Articles From the March 1995 Unification News


The Artist and His Character

by Harry Phillipe

When I look at beautiful works of art form different ages in human history, I often find myself wondering about the character of the artist that created them. The personal lives of many well-known artists have been researched extensively and it is disappointing in many cases to find that the men and women who created some of the most inspiring and significant works of art in human history had very troubled and uninspired personal lives. Many gallery-goers these days are similarly disappointed to find that their favorite contemporary artists, while creating beautiful objects, have unhappy personal lives and very little to say about creating a more beautiful society.

Although I wasn't able to meet him in person, a contemporary artist whose work is on view at the Smithsonian in Washington has inspired me a lot. His name is Kazuo Hiroshima, he is 79 years old and unless you know something about Japanese basketmaking, you have probably never heard of him. The exhibition, "A Basketmaker in Rural Japan," celebrates his life's work and among the 80 baskets on exhibit are backpack and hip baskets used for farming, harvesting and transporting; round, shallow baskets an sieves used for many kitchen and farmyard tasks, and fishing traps, creels and storage baskets. His baskets have served as the everyday tools for the farmers, their wives, and freshwater fishermen of the Hinokage region of the southern Japanese island of Kyushu.

The real eye-opening part of the exhibition is the short video of Mr. Hiroshima explaining his life and work. It shows him walking out into the bamboo grove cutting the stalks, carrying them back to his workshop, pulling the strips and weaving them. He was apprenticed at 15 to a basketmaker, in part because of a lame leg that made him unfit for heavy farm work. Because they owned no property, basketmakers were looked down on by the land-owning farmers. For many years Mr. Hiroshima would travel to the farms in his area, live with the farmers and make exactly the baskets they needed for their various farm tasks. For the baskets that the farmers would wear as backpacks, he would custom fit them for the users.

Mr. Hiroshima's view of his craft is a profound one. "Making a good basket is like a form of prayer, I keep telling myself `Do it well.' I want to make something that will please the person who uses it and suits that person's needs." "If a craftsman chases after money, his work will be no good." "I think about the person when I am making it. It's that person who must be pleased more than myself." His views were no doubt shaped by a very hard life working 12 to 14 hours in summer and 10 hours in winter. In the video, Mrs. Hiroshima recalls having such a difficult apprenticeship, he would fall asleep late at night trying to complete the days's work. He also comments that because everyone knows that his raw material is free to him, nobody wants to pay much for his finished works.
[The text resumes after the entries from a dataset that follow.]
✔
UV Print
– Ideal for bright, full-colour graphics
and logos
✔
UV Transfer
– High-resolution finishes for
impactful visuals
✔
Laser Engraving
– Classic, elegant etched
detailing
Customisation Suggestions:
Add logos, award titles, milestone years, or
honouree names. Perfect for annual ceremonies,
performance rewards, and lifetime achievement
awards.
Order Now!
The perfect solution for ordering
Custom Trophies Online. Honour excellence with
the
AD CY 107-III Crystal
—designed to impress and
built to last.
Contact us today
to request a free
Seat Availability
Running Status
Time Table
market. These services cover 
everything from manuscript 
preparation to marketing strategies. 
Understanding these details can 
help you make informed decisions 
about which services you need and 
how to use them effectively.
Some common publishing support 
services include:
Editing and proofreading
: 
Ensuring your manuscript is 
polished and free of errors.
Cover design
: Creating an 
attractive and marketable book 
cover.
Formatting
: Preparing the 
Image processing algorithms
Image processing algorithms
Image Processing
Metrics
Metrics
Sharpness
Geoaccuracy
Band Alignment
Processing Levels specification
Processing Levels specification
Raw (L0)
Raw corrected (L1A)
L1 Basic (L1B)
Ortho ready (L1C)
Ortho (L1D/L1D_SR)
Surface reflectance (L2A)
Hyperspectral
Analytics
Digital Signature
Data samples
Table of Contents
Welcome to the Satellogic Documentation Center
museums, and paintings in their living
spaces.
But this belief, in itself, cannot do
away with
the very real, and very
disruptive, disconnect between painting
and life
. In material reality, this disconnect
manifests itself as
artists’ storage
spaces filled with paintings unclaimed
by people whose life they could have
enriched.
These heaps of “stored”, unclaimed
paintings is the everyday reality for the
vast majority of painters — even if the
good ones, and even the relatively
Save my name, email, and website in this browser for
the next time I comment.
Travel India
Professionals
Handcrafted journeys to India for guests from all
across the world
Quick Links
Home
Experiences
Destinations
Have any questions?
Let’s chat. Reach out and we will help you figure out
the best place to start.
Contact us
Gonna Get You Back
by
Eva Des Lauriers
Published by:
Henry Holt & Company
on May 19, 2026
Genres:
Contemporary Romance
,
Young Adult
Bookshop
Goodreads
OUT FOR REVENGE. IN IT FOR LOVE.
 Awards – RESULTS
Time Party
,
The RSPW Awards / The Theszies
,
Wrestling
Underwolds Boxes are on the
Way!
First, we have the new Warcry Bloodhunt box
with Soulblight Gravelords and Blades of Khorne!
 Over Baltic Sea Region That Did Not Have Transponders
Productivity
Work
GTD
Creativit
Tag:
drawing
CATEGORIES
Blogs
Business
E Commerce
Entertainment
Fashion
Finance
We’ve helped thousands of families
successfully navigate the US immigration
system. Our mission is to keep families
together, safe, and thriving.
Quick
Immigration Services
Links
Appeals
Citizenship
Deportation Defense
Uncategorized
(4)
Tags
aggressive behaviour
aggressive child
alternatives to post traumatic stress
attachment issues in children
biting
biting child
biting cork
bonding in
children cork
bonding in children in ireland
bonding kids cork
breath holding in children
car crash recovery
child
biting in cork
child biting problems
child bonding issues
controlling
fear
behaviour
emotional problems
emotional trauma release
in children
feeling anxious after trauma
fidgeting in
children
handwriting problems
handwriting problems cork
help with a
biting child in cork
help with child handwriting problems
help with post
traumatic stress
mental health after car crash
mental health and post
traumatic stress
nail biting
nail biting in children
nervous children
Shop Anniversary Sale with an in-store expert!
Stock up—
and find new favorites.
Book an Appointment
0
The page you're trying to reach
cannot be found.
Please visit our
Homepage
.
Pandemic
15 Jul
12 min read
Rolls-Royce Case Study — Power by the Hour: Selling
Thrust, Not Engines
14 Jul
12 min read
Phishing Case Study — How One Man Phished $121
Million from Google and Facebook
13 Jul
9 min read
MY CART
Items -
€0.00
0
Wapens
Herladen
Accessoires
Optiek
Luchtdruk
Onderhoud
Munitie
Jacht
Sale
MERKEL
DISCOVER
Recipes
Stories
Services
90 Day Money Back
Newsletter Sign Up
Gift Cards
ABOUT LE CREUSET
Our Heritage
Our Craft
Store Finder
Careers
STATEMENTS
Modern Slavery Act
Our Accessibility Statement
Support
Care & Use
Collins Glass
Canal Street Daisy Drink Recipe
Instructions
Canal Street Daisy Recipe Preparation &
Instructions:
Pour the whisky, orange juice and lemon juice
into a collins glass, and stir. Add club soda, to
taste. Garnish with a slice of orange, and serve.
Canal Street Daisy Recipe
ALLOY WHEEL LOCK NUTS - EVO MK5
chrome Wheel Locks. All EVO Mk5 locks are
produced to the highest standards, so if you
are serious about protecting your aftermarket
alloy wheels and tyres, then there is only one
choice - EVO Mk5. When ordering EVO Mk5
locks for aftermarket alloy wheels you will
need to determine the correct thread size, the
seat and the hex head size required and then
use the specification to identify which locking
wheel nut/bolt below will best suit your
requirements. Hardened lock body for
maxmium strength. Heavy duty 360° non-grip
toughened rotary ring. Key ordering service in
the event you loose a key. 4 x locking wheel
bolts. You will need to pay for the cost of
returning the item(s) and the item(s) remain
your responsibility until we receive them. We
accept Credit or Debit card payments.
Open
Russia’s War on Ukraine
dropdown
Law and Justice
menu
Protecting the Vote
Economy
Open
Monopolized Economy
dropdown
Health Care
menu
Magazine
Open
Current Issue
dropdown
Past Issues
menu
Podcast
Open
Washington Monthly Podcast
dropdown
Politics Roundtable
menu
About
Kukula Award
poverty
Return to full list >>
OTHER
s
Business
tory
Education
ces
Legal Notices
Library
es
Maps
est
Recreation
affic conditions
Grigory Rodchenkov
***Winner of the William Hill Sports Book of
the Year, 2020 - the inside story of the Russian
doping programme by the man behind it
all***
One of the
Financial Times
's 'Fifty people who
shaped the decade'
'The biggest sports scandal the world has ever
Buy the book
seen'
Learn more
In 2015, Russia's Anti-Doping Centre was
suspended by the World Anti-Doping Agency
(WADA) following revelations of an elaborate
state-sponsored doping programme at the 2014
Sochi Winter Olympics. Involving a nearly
The baskets themselves are visions of perfection, their geometry a wonder. By contrasting the green and brown sides of the bamboo strips, the artist has produced abstracts of harmony. The finely turned curves and exact lines, although grounded in the design of utility, are works of art in the truest sense.

In an age where many artists have become so totally self-absorbed in their own personal visions that defy interpretation, or have set themselves up as imperious social critics, the perfection of the basketmaker's craft displayed here is a refreshing reminder that art can come in simple everyday forms.

Mr. Hiroshima has no apprentice, and plastic baskets are taking the place of the natural bamboo ones that this artist so lovingly crafts. But his tradition will live on in those artists that strive in his spirit. "The handmade thing forms a link between the hearts of the person who makes it and the user. It seems to me that this is the meaning of the craftsman's work." The baskets of Kazuo Hiroshima will be on display until July 9 at the Arthur M. Sackler Gallery on the mall in Washington D.C.